House body investigates Metro water crisis

Kristine Sabillo, ABS-CBN News

Posted at Mar 18 2019 07:37 AM | Updated as of Mar 21 2019 04:54 PM

Residents in Barangay Addition Hills in Mandaluyong City collect water from a tank as a supply shortage in the capital rages. Mark Demayo, ABS-CBN News/File

MANILA -- A House of Representatives committee on Monday investigated the water crisis in Metro Manila that has brought misery to tens of thousands and disrupted businesses.

Speaker Gloria Macapagal-Arroyo presided over the hearing. Quezon City Rep. Winston Castelo, whose committee convened the hearing, called the water shortage "gigantic and catastrophic."

The shortage affects a total of 1.2 million households in the east zone of Metro Manila, serviced by Ayala-led Manila Water. The west zone, under Maynilad Water Services Inc, is unaffected.
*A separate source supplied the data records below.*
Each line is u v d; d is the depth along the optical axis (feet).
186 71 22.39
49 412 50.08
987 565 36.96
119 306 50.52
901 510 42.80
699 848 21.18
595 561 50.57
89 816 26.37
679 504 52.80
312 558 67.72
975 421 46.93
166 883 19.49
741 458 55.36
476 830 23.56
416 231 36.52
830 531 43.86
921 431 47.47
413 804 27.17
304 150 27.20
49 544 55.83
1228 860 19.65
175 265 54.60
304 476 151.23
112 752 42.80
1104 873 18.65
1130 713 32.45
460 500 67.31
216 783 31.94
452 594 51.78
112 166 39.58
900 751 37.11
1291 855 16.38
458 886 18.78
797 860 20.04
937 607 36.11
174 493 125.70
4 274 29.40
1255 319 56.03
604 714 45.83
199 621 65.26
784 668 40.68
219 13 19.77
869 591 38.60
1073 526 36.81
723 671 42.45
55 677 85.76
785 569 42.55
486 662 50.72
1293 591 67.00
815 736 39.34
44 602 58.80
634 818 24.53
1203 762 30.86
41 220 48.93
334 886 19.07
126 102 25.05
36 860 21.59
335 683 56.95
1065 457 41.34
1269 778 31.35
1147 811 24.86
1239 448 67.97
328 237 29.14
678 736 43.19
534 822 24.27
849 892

Among those invited as resource persons to the hearing are Health Secretary Francisco Duque, mayors of affected cities and officials of the water regulator, Metropolitan Waterworks and Sewerage System.

In his presentation, MWSS Administrator Reynaldo Velasco said Manila Water got a smaller allocation because it had "areas that are more vacant" when it started sourcing water from Angat Dam 21 years ago.

Velasco, during his presentation, enumerated short-term solutions for the shortage, including Maynilad’s transfer of 10 million liters per day of allocation to Manila Water through the La Mesa Portal and cross border sharing of water.

Manila Water is also expecting reprieve from the Cardona treatment plant in Rizal province, which will be able to process 100 million liters per day, as well as the reactivation of 101 standby deep wells.

Long term solutions include the opening of the Kaliwa Dam and the phase 2 for Laiban Dam, and the construction of tunnels and aqueducts, said Velasco.

Possible new water sources explored are the rehabilitation of Wawa Dam, the Bayabas Dam, the Sumag River Diversion Project and the utilization of water from Angat-Norzagaray, he said.

The Senate public services committee under Sen. Grace Poe, will open a separate hearing on the water crisis later this week.